*** Text block ***
6. Monitor Consumer Feedback
Most publishers offer options to gather direct user feedback. Pay attention to incoming comments. If the ad is malfunctioning, an irritated user’s feedback email can help you identify that there is a problem. More importantly, gathering user feedback across numerous page takeover campaigns helps identify problem patterns, which can in turn help you improve the interaction patterns. In one case, we realized we could reduce user frustration by altering the expansion rules of a specific component of the ad experience. When we implemented the change in the next client campaign, user complaints submitted through the “Send Feedback” link evaporated. That win was squarely in the sweet spot of mutual user-advertiser-publisher benefit.
7. Look at All Site Performance Analytics
While bounce rate is important, there are other metrics we watch during and after the live campaign. Ad behavior impact on users’ local central processing and page-by-page traffic conversions are examples. Your site may have its own crucial site metrics to monitor. Make sure you have asked the questions to find out what analytics are available and important.
8. Understand Post-campaign Analytics
UX work is not through when the campaign concludes. Page takeovers generate extensive performance metric reports. The ad technology companies provide readouts, and publishers generate readouts for internal and client audiences. Get familiar with these reports. Understand how choices you made in interaction patterns manifested in aggregated user behavior. How many users watched embedded video? Or replayed it? How many accessed the product photo gallery? See what worked, what didn’t, and learn from it. For example, we believed that providing social networking links within the ads—such as the ability to tweet a fun or informative ad-related message—would drive high consumer engagement. But reports over multiple campaigns have shown us there were few social postings, causing us to rethink that assumption.
Improving Page Takeover User Experience is Critical
Page takeovers provide advertisers with valuable positioning for their message and are an important revenue stream for publishers. The ad format will continue to be in demand as online advertising grows. There are a handful of groups that can improve how takeovers function on the web including ad technologists, creative designers, and UX practitioners.
Maybe you dislike page takeovers, maybe you ignore them, or maybe you’ve paused to play with some. Whether you work for a site publisher or an ad agency, don’t work inside a vacuum. Get involved and get collaborative. There is real opportunity to make integrated takeover ads less intrusive and more contextually relevant to users. If you can inject better user experience principles into takeover ads and work to understand how they intertwine with specific publisher site experiences, you will make the Internet a better place for all of us.
Many of these tactics and principles can be applied beyond the unique interaction pattern of the rich media, page takeover ad format. UX practitioners are hardly strangers to goals such as designing tools and products to satisfy the needs of multiple constituencies, analyzing and iteratively refining user experiences, growing platform audiences, and exposing users to messaging that influences behavior. These are strategies for good digital product development and they help make our digital world a better place to live in.
*** End of Text block ***
### Task item A
Print the page takeover text starting at "Maybe you dislike" and ending at "for all of us.".
### Task item B
Summarize the page takeover text in two sentences.
### Task item C
In the page takeover text, what happened to user complaints sent through the "Send Feedback" link once the change to the expansion rules was implemented?
The lines that follow come from a different source than the text.
*** Records provided ***
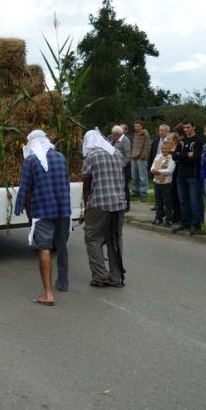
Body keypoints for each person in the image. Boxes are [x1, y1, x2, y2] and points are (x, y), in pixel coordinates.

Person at [14, 130, 71, 306]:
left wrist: (19, 207)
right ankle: (63, 282)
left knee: (44, 248)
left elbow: (25, 187)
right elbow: (65, 182)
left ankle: (48, 294)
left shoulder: (31, 161)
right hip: (63, 209)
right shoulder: (61, 156)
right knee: (61, 246)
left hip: (43, 210)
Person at [82, 129, 127, 287]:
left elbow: (87, 181)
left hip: (99, 204)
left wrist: (86, 205)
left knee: (93, 238)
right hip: (119, 203)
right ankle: (116, 277)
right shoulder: (116, 153)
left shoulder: (92, 156)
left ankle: (100, 276)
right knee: (114, 239)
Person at [171, 120, 203, 234]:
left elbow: (195, 158)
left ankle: (196, 224)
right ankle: (186, 222)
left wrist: (182, 156)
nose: (186, 130)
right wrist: (186, 155)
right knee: (183, 200)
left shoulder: (198, 141)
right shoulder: (181, 142)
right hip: (181, 174)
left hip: (193, 175)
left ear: (193, 127)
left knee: (194, 201)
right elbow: (174, 156)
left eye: (188, 127)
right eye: (184, 128)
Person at [151, 139, 176, 226]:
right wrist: (153, 170)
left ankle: (169, 218)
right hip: (157, 182)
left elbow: (170, 170)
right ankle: (158, 217)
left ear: (169, 149)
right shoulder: (158, 156)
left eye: (166, 149)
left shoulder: (171, 158)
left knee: (167, 202)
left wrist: (159, 171)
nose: (164, 150)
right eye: (163, 149)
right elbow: (153, 166)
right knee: (158, 201)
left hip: (166, 183)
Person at [111, 125, 132, 212]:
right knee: (119, 186)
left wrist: (122, 165)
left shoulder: (125, 140)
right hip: (116, 168)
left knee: (124, 187)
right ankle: (119, 203)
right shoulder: (115, 140)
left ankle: (126, 206)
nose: (112, 136)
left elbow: (128, 154)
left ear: (117, 134)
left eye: (113, 135)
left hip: (124, 167)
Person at [130, 120, 151, 199]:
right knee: (134, 176)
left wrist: (143, 154)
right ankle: (135, 191)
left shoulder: (145, 134)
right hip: (133, 157)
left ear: (141, 126)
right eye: (135, 126)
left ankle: (143, 192)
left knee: (142, 176)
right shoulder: (134, 134)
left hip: (141, 157)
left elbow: (147, 145)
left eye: (138, 126)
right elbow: (132, 145)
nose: (136, 128)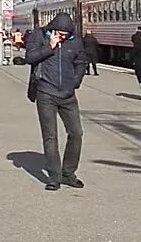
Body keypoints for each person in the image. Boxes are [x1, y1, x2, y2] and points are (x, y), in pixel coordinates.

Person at [24, 12, 89, 191]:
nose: (63, 37)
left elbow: (81, 62)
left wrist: (75, 82)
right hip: (46, 93)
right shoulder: (39, 36)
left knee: (76, 133)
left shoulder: (74, 41)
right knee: (50, 136)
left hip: (68, 95)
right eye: (59, 34)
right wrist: (50, 47)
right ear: (52, 29)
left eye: (65, 34)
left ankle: (69, 173)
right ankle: (54, 177)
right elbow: (29, 58)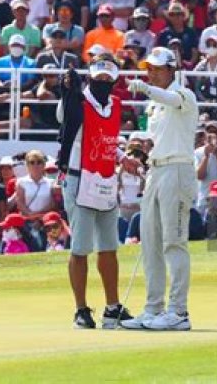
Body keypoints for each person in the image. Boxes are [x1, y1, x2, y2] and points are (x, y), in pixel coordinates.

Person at [57, 54, 139, 328]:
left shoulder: (114, 104)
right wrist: (69, 92)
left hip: (105, 179)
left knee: (109, 247)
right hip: (79, 178)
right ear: (90, 76)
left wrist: (122, 157)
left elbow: (106, 139)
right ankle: (81, 310)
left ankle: (112, 307)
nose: (103, 81)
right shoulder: (77, 101)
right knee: (80, 248)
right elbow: (64, 118)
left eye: (108, 78)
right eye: (99, 76)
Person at [122, 47, 199, 331]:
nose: (151, 73)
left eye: (156, 69)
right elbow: (157, 136)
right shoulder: (154, 104)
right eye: (148, 69)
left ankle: (178, 311)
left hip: (177, 170)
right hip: (155, 170)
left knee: (174, 241)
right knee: (150, 241)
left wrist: (145, 89)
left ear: (171, 70)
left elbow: (170, 99)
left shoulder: (183, 95)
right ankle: (153, 308)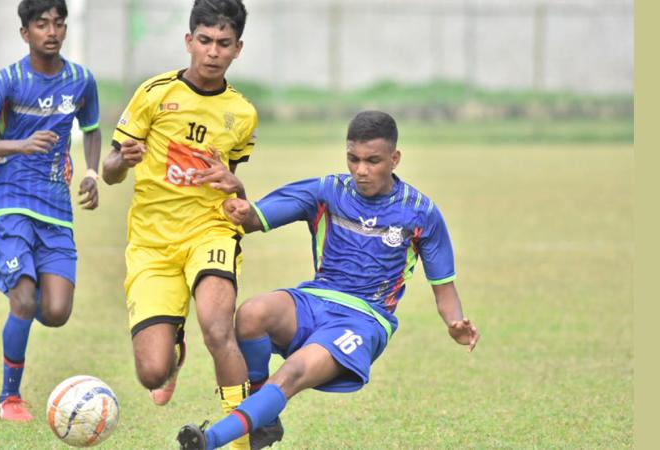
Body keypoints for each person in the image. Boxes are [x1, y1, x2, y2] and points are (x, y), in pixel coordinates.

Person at [176, 111, 480, 449]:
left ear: (394, 159)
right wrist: (238, 195)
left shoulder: (420, 212)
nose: (361, 170)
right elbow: (252, 219)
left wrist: (455, 323)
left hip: (364, 320)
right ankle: (264, 420)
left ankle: (211, 439)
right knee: (251, 314)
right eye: (354, 159)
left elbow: (445, 290)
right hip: (315, 299)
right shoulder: (327, 191)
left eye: (373, 161)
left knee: (291, 373)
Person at [102, 1, 258, 448]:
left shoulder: (242, 114)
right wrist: (119, 161)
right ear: (189, 41)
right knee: (151, 372)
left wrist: (237, 185)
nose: (212, 52)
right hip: (151, 244)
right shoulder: (153, 94)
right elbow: (112, 169)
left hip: (210, 230)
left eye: (223, 44)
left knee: (218, 325)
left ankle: (239, 438)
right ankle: (173, 344)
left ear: (237, 49)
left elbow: (236, 189)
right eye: (204, 41)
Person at [0, 0, 101, 422]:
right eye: (41, 24)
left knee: (56, 312)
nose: (52, 31)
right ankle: (10, 397)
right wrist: (18, 145)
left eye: (58, 23)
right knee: (23, 298)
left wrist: (91, 173)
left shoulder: (81, 80)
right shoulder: (7, 80)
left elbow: (92, 129)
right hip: (10, 197)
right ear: (26, 33)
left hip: (56, 205)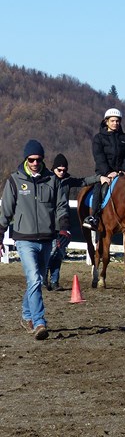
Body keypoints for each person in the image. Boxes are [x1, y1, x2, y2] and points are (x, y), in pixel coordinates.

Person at [0, 140, 70, 340]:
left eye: (38, 159)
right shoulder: (14, 181)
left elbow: (61, 205)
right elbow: (6, 211)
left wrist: (63, 228)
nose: (34, 163)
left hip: (47, 238)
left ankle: (26, 314)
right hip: (24, 239)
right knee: (34, 278)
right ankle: (39, 322)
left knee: (37, 280)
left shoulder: (52, 180)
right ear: (26, 159)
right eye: (31, 159)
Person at [45, 153, 106, 291]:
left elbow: (83, 181)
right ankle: (44, 278)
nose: (62, 172)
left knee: (59, 253)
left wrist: (99, 178)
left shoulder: (67, 181)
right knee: (51, 251)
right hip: (47, 222)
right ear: (53, 169)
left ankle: (54, 281)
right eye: (59, 170)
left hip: (62, 222)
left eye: (64, 170)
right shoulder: (46, 180)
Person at [83, 108, 125, 230]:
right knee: (100, 189)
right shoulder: (98, 138)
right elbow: (99, 156)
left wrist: (124, 170)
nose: (115, 123)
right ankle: (94, 217)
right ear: (106, 121)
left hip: (122, 173)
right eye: (112, 121)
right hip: (104, 173)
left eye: (117, 121)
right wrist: (107, 172)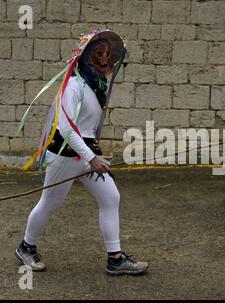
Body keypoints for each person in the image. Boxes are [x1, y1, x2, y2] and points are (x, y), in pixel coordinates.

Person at [15, 29, 148, 276]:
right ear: (87, 55)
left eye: (108, 54)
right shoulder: (74, 85)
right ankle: (26, 246)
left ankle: (115, 259)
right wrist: (90, 158)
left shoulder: (97, 87)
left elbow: (87, 128)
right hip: (65, 154)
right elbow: (65, 128)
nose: (104, 58)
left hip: (88, 155)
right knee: (50, 203)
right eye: (99, 53)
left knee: (111, 198)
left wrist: (94, 153)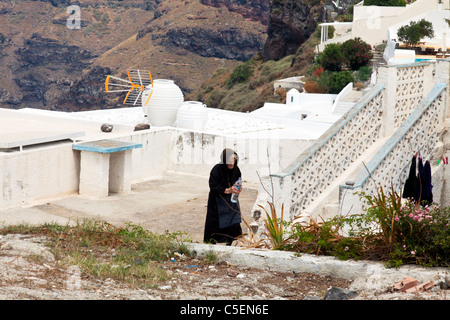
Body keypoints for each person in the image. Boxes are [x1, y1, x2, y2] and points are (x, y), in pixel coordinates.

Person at [203, 148, 243, 245]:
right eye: (229, 161)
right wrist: (227, 190)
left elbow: (238, 181)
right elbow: (213, 186)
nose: (231, 163)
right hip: (217, 200)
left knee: (232, 221)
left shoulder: (236, 169)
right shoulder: (216, 169)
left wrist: (238, 188)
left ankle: (229, 243)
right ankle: (212, 245)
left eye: (233, 160)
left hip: (231, 200)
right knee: (215, 224)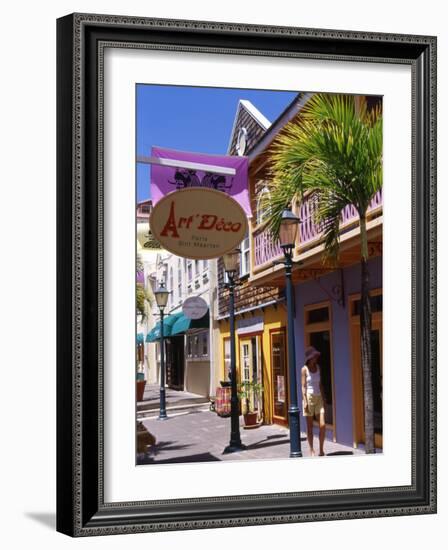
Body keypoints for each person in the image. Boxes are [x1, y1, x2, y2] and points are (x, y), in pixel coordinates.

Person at [301, 346, 326, 456]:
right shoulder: (304, 369)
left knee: (322, 425)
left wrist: (324, 397)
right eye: (314, 357)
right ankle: (311, 449)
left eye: (316, 356)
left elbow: (320, 384)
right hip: (309, 398)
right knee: (310, 427)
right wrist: (305, 400)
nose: (316, 358)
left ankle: (321, 449)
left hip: (318, 397)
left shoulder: (318, 367)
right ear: (309, 358)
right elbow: (303, 387)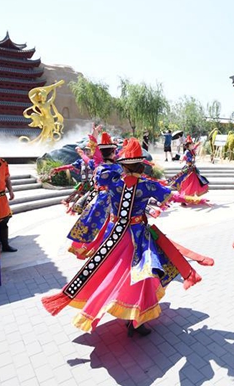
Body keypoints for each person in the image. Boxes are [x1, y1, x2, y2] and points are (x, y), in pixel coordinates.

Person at [42, 138, 212, 335]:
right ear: (140, 165)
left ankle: (116, 307)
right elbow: (172, 196)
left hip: (113, 236)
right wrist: (193, 198)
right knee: (140, 275)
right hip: (137, 236)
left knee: (106, 270)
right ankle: (135, 319)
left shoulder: (114, 183)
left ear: (122, 165)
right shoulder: (147, 185)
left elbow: (99, 174)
*** End of Records provided ***
### Answer section A
Maybe you dislike page takeovers, maybe you ignore them, or maybe you’ve paused to play with some. Whether you work for a site publisher or an ad agency, don’t work inside a vacuum. Get involved and get collaborative. There is real opportunity to make integrated takeover ads less intrusive and more contextually relevant to users. If you can inject better user experience principles into takeover ads and work to understand how they intertwine with specific publisher site experiences, you will make the Internet a better place for all of us.

### Answer section B
Gathering user feedback and reviewing site and post-campaign analytics help reveal problems with page takeover ads and show which interaction choices worked. Because page takeovers are valuable to advertisers and publishers, UX practitioners and others should collaborate to make these ads less intrusive and more relevant to users.

### Answer section C
They evaporated.